In a historic break with tradition, cameras will be allowed to film the judge, Lord Bracadale, as he delivers his sentence after one of the most high-profile murder investigations in recent years.
There will then be a short delay while the judge and court staff check the tape to ensure that nothing defamatory or inappropriate has been shouted from the dock or public gallery, which could infringe on the administration of justice.
Once approved, the footage will be distributed by STV to other media outlets.
David Gilroy, 49, who last month was found guilty of the murder of Ms Pilley, 38, will not be filmed as he would need to give his consent. His former lover, Ms Pilley, an office worker from Edinburgh, went missing in May 2010. Her body has never been found but police believe Gilroy may have hidden her somewhere in Argyll, where he went on a business trip shortly after her disappearance. The case, which began as a missing persons inquiry, quickly developed into a murder hunt.
Overwhelming public interest in the case was the basis for the decision, taken by Lord President Lord Hamilton, with the agreement of Lord Bracadale.
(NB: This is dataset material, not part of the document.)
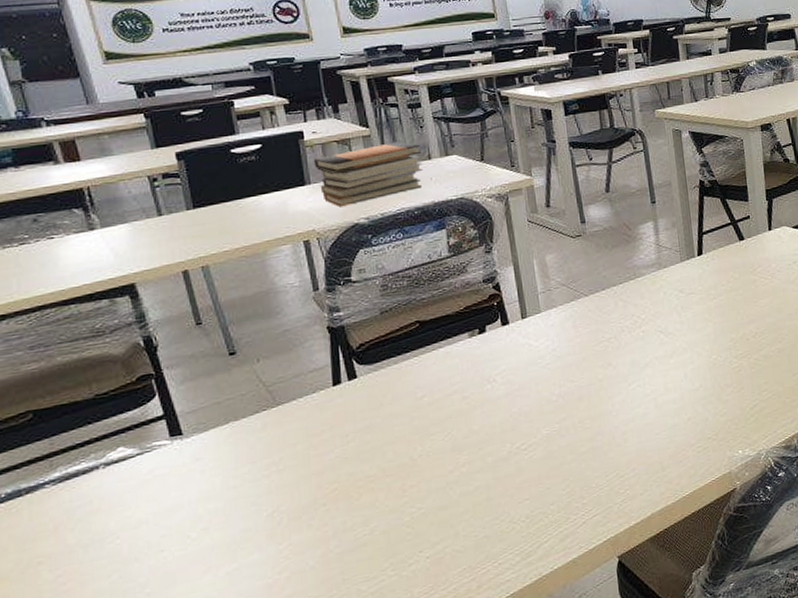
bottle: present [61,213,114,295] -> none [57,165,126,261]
Future requests are expected to be decided on a case-by-case basis, but if the Gilroy sentencing goes smoothly, it could become more commonplace in Scottish courts.
The break with tradition was broadly welcomed yesterday.
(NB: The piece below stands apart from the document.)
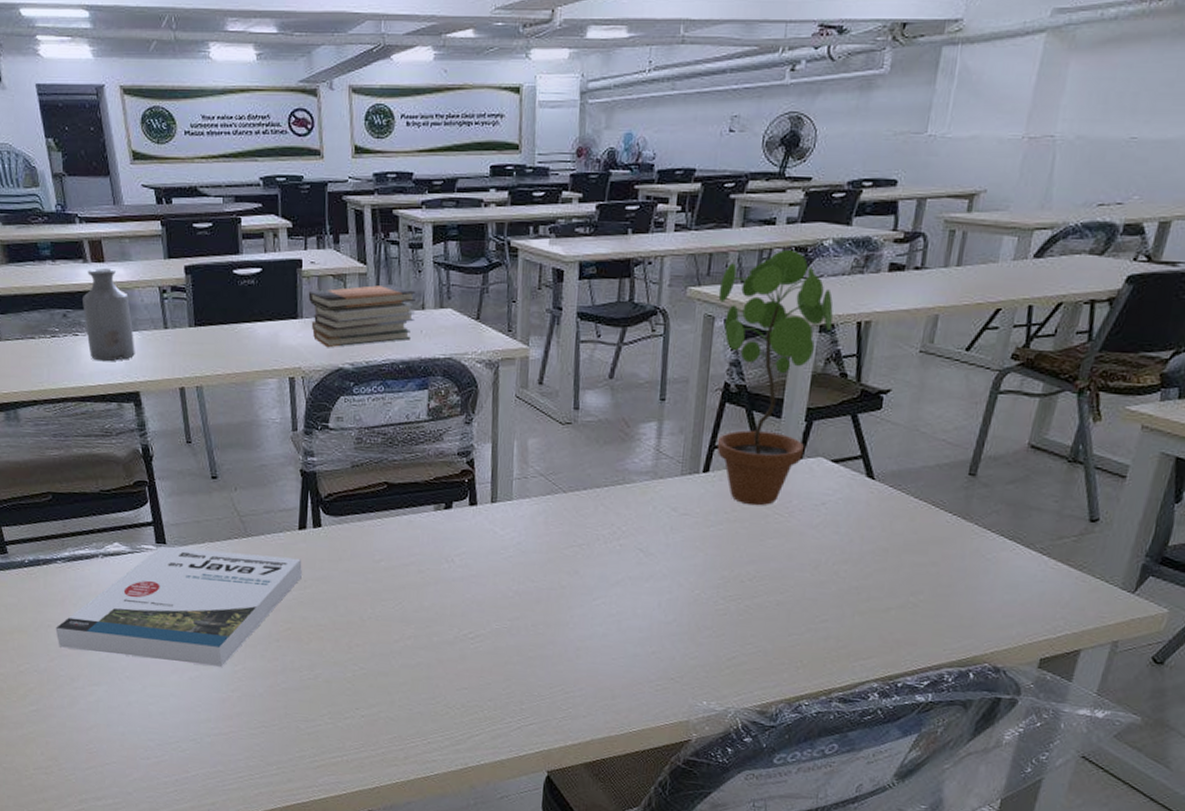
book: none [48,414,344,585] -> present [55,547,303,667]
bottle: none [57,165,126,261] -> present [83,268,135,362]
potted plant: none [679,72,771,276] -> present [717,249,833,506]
Willie Rennie, Scottish Liberal Democrat leader, said: “By televising this, people like Gilroy, who have been found guilty of such a shocking crime, will face a day of reckoning. The public will be able to see justice being done.”
Lewis Macdonald, Scottish Labour justice spokesman, said: “In broad terms this is a welcome step towards greater transparency. The public wants to understand better how the court system works, and are frustrated when they don’t.
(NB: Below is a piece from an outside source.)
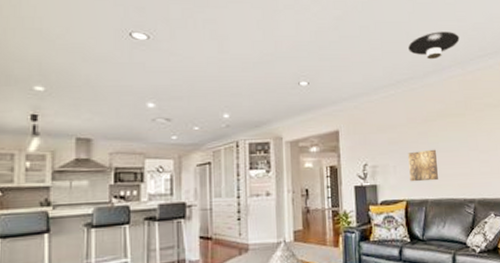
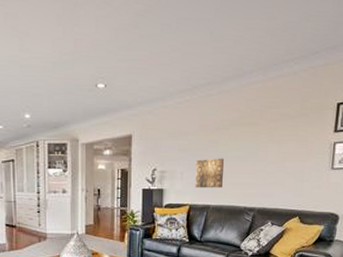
ceiling light: present [408,31,460,60] -> none [210,31,267,64]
“The precautions are sensible. It is important that victims and witnesses are not impugned.” He predicted it will be a step towards more regular filming.
Victim Support Scotland said it was important that the feelings of relatives are considered in the process.
A spokesman said: “The openness and transparency of criminal justice is important to victims of crime and their families.We would give a cautious welcome to this, as it will pave the way for more openness.
“However, it should be borne in mind that the delay is an important element to ensure that victims and their immediate family can be informed of the outcome as speedily as possible.
“For some people it could be an issue if the decision is not communicated to them first.”
Cameras have been allowed in the appeal courts before, for hearings involving Nat Fraser, over the death of his wife, and Luke Mitchell, who murdered his girlfriend Jodi Jones.
A bail application relating to Lockerbie bomber Abdelbaset al Megrahi was also filmed, after his counsel, Maggie Scott, gave her consent.
Westminster Justice Secretary Ken Clarke has suggested that cameras could be allowed in appeal courts in England and Wales. The proposal is expected to be included in the Queen’s Speech in May, and could be expanded to include sentencings and judges summing up in serious criminal trials.
In a statement released yesterday, the Scottish Court Service said: “David Gilroy was found guilty of the murder of Suzanne Pilley on the 15 March, 2012.
“Following an application by STV, permission has now been granted to film Lord Bracadale sentencing David Gilroy at the High Court in Edinburgh at 10am on 18 April, 2012.
“The camera will focus on the judge and no other person will feature in the footage except the macer and the clerk. ”
A Scottish Government spokeswoman added: “Cameras are allowed into courts subject to the terms of the 1992 Practice Note issued by the then Lord President. The 1992 note makes clear it is a matter for broadcasters to request in specific cases that cameras are allowed into court.”